The Health and Safety Executive (HSE) statistics show that there were an estimated 739,000 incidents of violence at work, 356,000 of which were physical assaults. ¹
New Security Roles
Violent crime continues to increase across the U.K as police numbers diminish. As a result of this, private guards have been hired to fill the security vacuum, along with CCTV operators, cash transit specialists and close protection officers.
The change in roles has resulted in substantial growth in the security sector. During 2017-2018 there were 143,894 applications for individual licences to operate in the security industry compared to 110,437 the previous year. The rise is in line with the obvious increase of an already substantial industry. There are currently 386,657 licence holders, with 68,715 in the role of security guard. ²
Increased Risk of Violence
Taking on the role of a security guard does come with its own set of risks. Protective service is the occupational group with the highest risk of experiencing workplace violence, which can be seen in the graph above. ³
The Labour Force Survey shows that around 9 out of every 10 workers who sustain an injury resulting from violence at work (regardless of whether the injury resulted in time off work) are employed in public services.
Overall, respondents in protective service occupations (such as police officers) faced the highest risk of assaults and threats while working, at 11.4% – 8 times the average risk of 1.4%. ⁴
In March 2017 a security guard was viciously beaten after he challenged an intruder inside the factory he was patrolling.

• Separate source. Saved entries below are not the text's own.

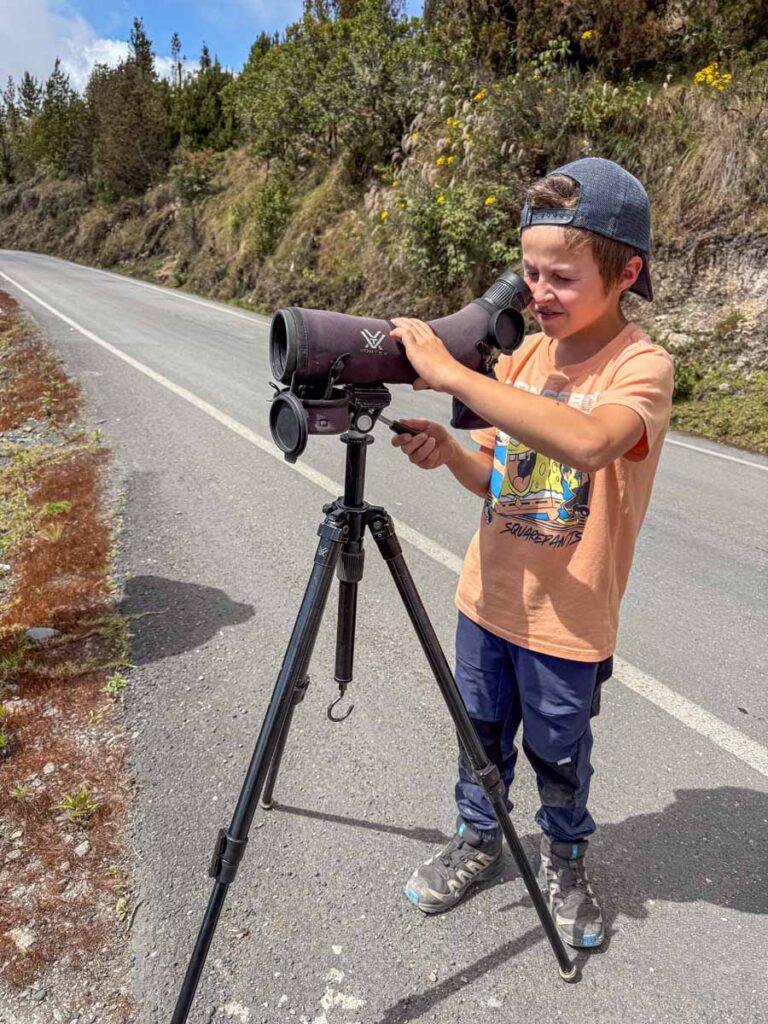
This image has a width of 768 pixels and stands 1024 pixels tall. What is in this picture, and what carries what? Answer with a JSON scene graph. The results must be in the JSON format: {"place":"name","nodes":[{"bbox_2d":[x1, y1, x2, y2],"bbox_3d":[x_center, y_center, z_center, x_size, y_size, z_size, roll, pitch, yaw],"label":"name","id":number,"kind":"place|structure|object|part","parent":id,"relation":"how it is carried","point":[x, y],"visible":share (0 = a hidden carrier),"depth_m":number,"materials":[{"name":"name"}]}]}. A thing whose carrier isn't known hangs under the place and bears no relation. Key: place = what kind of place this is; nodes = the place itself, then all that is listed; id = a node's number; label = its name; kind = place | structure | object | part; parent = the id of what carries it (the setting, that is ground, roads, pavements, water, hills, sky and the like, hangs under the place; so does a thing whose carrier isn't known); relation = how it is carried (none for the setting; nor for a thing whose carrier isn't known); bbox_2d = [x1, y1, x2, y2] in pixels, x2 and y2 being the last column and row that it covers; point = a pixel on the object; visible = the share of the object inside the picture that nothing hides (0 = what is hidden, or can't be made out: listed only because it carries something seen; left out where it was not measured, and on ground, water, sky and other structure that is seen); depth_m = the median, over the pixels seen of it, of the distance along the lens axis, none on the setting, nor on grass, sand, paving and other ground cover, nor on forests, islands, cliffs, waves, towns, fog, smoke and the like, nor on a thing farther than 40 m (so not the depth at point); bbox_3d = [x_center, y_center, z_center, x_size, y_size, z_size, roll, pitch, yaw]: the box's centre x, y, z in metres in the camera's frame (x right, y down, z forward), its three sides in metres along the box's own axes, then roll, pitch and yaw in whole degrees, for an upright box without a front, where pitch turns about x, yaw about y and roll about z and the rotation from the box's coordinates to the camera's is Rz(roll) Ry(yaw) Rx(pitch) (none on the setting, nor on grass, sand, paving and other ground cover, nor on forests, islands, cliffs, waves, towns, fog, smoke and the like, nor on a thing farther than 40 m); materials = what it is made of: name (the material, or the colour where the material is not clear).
{"place":"outdoors","nodes":[
{"label":"outdoors","id":0,"kind":"place"},
{"bbox_2d":[0,283,139,1021],"label":"verge","id":1,"kind":"structure","parent":0,"point":[100,855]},
{"bbox_2d":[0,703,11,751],"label":"weed","id":2,"kind":"object","parent":1,"relation":"on","point":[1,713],"visible":0.99,"depth_m":2.52,"materials":[{"name":"green plant"}]},
{"bbox_2d":[10,927,35,951],"bbox_3d":[-0.905,1.063,1.772,0.073,0.036,0.073,12,21,30],"label":"rock","id":3,"kind":"object","parent":1,"relation":"on","point":[24,945],"visible":0.77,"depth_m":1.77,"materials":[{"name":"stone"}]},
{"bbox_2d":[25,626,57,641],"bbox_3d":[-1.523,0.541,3.156,0.145,0.064,0.134,6,19,15],"label":"rock","id":4,"kind":"object","parent":1,"relation":"on","point":[41,633],"visible":0.83,"depth_m":3.13,"materials":[{"name":"grey stone"}]},
{"bbox_2d":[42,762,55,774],"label":"rock","id":5,"kind":"object","parent":1,"relation":"on","point":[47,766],"visible":0.86,"depth_m":2.41,"materials":[{"name":"stone"}]},
{"bbox_2d":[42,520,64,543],"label":"weed","id":6,"kind":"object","parent":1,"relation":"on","point":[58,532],"visible":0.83,"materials":[{"name":"plant"}]},
{"bbox_2d":[40,499,72,516],"bbox_3d":[-2.075,-0.030,4.501,0.276,0.120,0.317,-6,20,-21],"label":"grass tuft","id":7,"kind":"object","parent":1,"relation":"on","point":[62,504],"visible":0.68,"depth_m":4.49,"materials":[{"name":"green plant"}]},
{"bbox_2d":[56,787,98,820],"bbox_3d":[-0.949,0.901,2.198,0.150,0.093,0.161,-6,20,-21],"label":"weed","id":8,"kind":"object","parent":1,"relation":"on","point":[83,797],"visible":0.83,"depth_m":2.20,"materials":[{"name":"green plant"}]},
{"bbox_2d":[74,840,89,857],"bbox_3d":[-0.871,0.966,2.044,0.049,0.030,0.055,11,21,27],"label":"rock","id":9,"kind":"object","parent":1,"relation":"on","point":[79,852],"visible":0.88,"depth_m":2.04,"materials":[{"name":"grey stone"}]},
{"bbox_2d":[103,671,129,697],"bbox_3d":[-1.050,0.669,2.783,0.144,0.108,0.181,-6,20,-21],"label":"weed","id":10,"kind":"object","parent":1,"relation":"on","point":[114,685],"visible":0.79,"depth_m":2.78,"materials":[{"name":"green plant"}]},
{"bbox_2d":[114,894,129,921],"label":"weed","id":11,"kind":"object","parent":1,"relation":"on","point":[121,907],"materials":[{"name":"green plant"}]},
{"bbox_2d":[0,0,144,96],"label":"cloud","id":12,"kind":"structure","parent":0,"point":[28,48],"materials":[{"name":"white"}]},
{"bbox_2d":[0,0,419,96],"label":"sky","id":13,"kind":"structure","parent":0,"point":[3,48],"materials":[{"name":"blue"}]},
{"bbox_2d":[0,17,767,453],"label":"hillside","id":14,"kind":"structure","parent":0,"point":[165,214],"materials":[{"name":"brown"}]},
{"bbox_2d":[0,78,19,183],"label":"tree","id":15,"kind":"object","parent":14,"relation":"on","point":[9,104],"visible":0.8,"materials":[{"name":"plant"}]},
{"bbox_2d":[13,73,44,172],"label":"tree","id":16,"kind":"object","parent":14,"relation":"on","point":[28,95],"visible":0.57,"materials":[{"name":"plant"}]},
{"bbox_2d":[25,61,90,179],"label":"tree","id":17,"kind":"object","parent":14,"relation":"on","point":[64,82],"visible":0.81,"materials":[{"name":"plant"}]},
{"bbox_2d":[88,19,170,200],"bbox_3d":[-14.044,-22.069,39.607,5.352,9.757,5.379,6,19,15],"label":"tree","id":18,"kind":"object","parent":14,"relation":"on","point":[136,24],"visible":0.86,"depth_m":38.82,"materials":[{"name":"brown plant"}]},
{"bbox_2d":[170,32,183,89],"label":"tree","id":19,"kind":"object","parent":14,"relation":"on","point":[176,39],"visible":0.39,"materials":[{"name":"green plant"}]},
{"bbox_2d":[171,150,219,210],"bbox_3d":[-7.567,-13.174,28.578,2.539,2.506,2.828,-6,20,-21],"label":"shrub","id":20,"kind":"object","parent":14,"relation":"on","point":[195,179],"visible":0.9,"depth_m":28.17,"materials":[{"name":"green plant"}]},
{"bbox_2d":[171,43,236,151],"bbox_3d":[-8.912,-20.385,35.669,3.875,5.911,4.167,2,18,3],"label":"tree","id":21,"kind":"object","parent":14,"relation":"on","point":[218,87],"visible":0.72,"depth_m":35.14,"materials":[{"name":"plant"}]},
{"bbox_2d":[250,169,292,256],"bbox_3d":[-3.350,-8.975,21.260,1.839,2.626,2.279,-6,20,-21],"label":"shrub","id":22,"kind":"object","parent":14,"relation":"on","point":[264,207],"visible":0.94,"depth_m":21.03,"materials":[{"name":"green plant"}]},
{"bbox_2d":[231,0,425,178],"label":"tree","id":23,"kind":"object","parent":14,"relation":"on","point":[298,128],"visible":0.93,"depth_m":18.73,"materials":[{"name":"green plant"}]},
{"bbox_2d":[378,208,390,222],"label":"yellow flower","id":24,"kind":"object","parent":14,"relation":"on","point":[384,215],"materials":[{"name":"yellow plant"}]},
{"bbox_2d":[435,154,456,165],"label":"yellow flower","id":25,"kind":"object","parent":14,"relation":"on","point":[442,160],"visible":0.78,"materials":[{"name":"yellow plant"}]},
{"bbox_2d":[388,174,521,301],"bbox_3d":[1.196,-4.409,11.633,2.463,2.144,2.682,-6,20,-21],"label":"shrub","id":26,"kind":"object","parent":14,"relation":"on","point":[452,263],"visible":0.77,"depth_m":11.32,"materials":[{"name":"green plant"}]},
{"bbox_2d":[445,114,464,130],"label":"yellow flower","id":27,"kind":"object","parent":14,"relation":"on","point":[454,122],"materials":[{"name":"yellow plant"}]},
{"bbox_2d":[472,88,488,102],"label":"yellow flower","id":28,"kind":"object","parent":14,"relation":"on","point":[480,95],"visible":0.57,"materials":[{"name":"yellow plant"}]},
{"bbox_2d":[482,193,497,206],"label":"yellow flower","id":29,"kind":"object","parent":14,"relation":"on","point":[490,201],"visible":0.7,"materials":[{"name":"yellow plant"}]},
{"bbox_2d":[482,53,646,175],"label":"shrub","id":30,"kind":"object","parent":14,"relation":"on","point":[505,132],"visible":0.73,"depth_m":10.29,"materials":[{"name":"green plant"}]},
{"bbox_2d":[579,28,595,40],"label":"yellow flower","id":31,"kind":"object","parent":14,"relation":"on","point":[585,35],"visible":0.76,"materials":[{"name":"yellow plant"}]},
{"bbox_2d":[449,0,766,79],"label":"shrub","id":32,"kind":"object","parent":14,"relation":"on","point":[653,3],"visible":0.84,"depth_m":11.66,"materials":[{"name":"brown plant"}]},
{"bbox_2d":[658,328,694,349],"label":"rock","id":33,"kind":"object","parent":14,"relation":"on","point":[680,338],"visible":0.67,"depth_m":8.88,"materials":[{"name":"stone"}]},
{"bbox_2d":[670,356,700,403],"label":"shrub","id":34,"kind":"object","parent":14,"relation":"on","point":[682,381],"visible":0.38,"depth_m":8.47,"materials":[{"name":"green plant"}]},
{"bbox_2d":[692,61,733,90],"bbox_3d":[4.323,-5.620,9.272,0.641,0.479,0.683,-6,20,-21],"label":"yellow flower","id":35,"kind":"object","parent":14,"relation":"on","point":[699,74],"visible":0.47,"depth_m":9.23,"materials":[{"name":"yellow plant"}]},
{"bbox_2d":[2,246,767,1023],"label":"road","id":36,"kind":"structure","parent":0,"point":[385,833],"materials":[{"name":"grey asphalt"}]},
{"bbox_2d":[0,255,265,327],"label":"road line","id":37,"kind":"object","parent":36,"relation":"on","point":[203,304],"visible":0.9,"depth_m":17.75,"materials":[{"name":"white paint"}]},
{"bbox_2d":[166,426,575,1023],"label":"tripod","id":38,"kind":"object","parent":36,"relation":"on","point":[279,710],"visible":0.98,"depth_m":1.57,"materials":[{"name":"black metal"}]},
{"label":"leg","id":39,"kind":"part","parent":38,"relation":"part of","materials":[{"name":"black metal"}]},
{"label":"leg","id":40,"kind":"part","parent":38,"relation":"part of","materials":[{"name":"black metal"}]},
{"bbox_2d":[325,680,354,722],"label":"hook","id":41,"kind":"object","parent":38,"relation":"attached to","point":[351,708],"visible":0.85,"depth_m":1.69,"materials":[{"name":"metal"}]},
{"bbox_2d":[265,271,535,461],"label":"spotting scope","id":42,"kind":"object","parent":38,"relation":"on","point":[290,323],"visible":0.9,"depth_m":1.47,"materials":[{"name":"purple"}]},
{"label":"leg","id":43,"kind":"part","parent":38,"relation":"part of","materials":[{"name":"black metal"}]},
{"bbox_2d":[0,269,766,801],"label":"road line","id":44,"kind":"object","parent":36,"relation":"on","point":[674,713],"visible":0.95,"depth_m":3.71,"materials":[{"name":"white paint"}]},
{"bbox_2d":[385,159,671,947],"bbox_3d":[0.363,0.109,1.727,0.619,1.677,0.604,12,21,31],"label":"boy","id":45,"kind":"object","parent":36,"relation":"on","point":[549,267],"visible":0.98,"depth_m":1.58},
{"bbox_2d":[379,415,418,436],"bbox_3d":[0.033,-0.187,1.567,0.099,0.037,0.048,-6,20,-21],"label":"tripod handle","id":46,"kind":"object","parent":45,"relation":"in","point":[395,424],"visible":0.69,"depth_m":1.55,"materials":[{"name":"black plastic"}]},
{"bbox_2d":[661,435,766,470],"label":"road line","id":47,"kind":"object","parent":36,"relation":"on","point":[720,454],"visible":0.83,"depth_m":6.30,"materials":[{"name":"white paint"}]},
{"bbox_2d":[667,356,767,452],"label":"grass verge","id":48,"kind":"structure","parent":0,"point":[728,409],"materials":[{"name":"green plant"}]}
]}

Det Insp Colin Mattinson, of West Midlands Police Force CID, said,
“This was a sustained and violent attack on an elderly man. We believe he challenged a man found inside the premises which led to the unprovoked attack taking place.” ⁵
Unfortunately, as he was the sole worker on shift, the injured guard was left alone with serious head injuries for six hours until a colleague found him and raised the alarm.
Protecting Lone Working Security Personnel
The best way to keep security guards (lone workers) protected is to equip them with the necessary tools. Lone worker’s need a safety solution that allows peace of mind that if anything goes wrong, someone will know and can send help.
The purpose of a lone worker solution is to ensure all workers go home safely at the end of each shift. Solutions are simple systems that connect workers with a supervisor who monitors their well-being. The supervisor could be another member of the same company or staff in a call centre.
There are many different solutions available to lone workers that allow them to keep in touch by checking in. However, not all solutions are as simple and convenient as a Smartphone app.
The Ok Alone system has a wide range of features designed to make people working remotely feel safer. The system has an automated countdown timer, as required by work alone legislation, which reminds lone workers to make contact by checking in using either a smartphone app, sms or phone call. Workers are able to change the frequency of their check ins with the ‘high-risk’ feature. If a worker enters an area where they feel vulnerable, they can reduce the check in time to as little as 10 minutes. After the time has passed with no alerts, the check in frequency will revert to the original count down duration.
One of the features, the Man Down (Worker Down) function, alerts monitors if there has been no movement from a worker within a set amount of time. This could help indicate if the worker has been involved in an accident or assault. This feature would have alerted the factory’s management that there had been an incident and the security guard would not have had to wait for the next shift to start before he was found.
Ok Alone also offers BLE (Bluetooth Low Energy) beacons as an alternative to GPS only systems. The beacons are fully integrated into the existing OK Alone app and fully functioning within the lone worker system. The small beacons are radio transmitting devices that can be programmed to give out longitude and latitude coordinates, or exact locations ie, ‘Warehouse G, Floor 2, Section 12’. As staff move around their sites registered beacons log the time, name and id of the worker.
This allows companies to know their workers are able to check in or request help and have real time locations for them, whether they are out in the field or down in the basement.
Ok Alone’s lone worker smartphone app works in conjunction with a website and dashboard that can be used on pc, laptop, tablet or another smartphone. The online dashboard will display a map supplying the monitor with the workers last known location if an alert is triggered.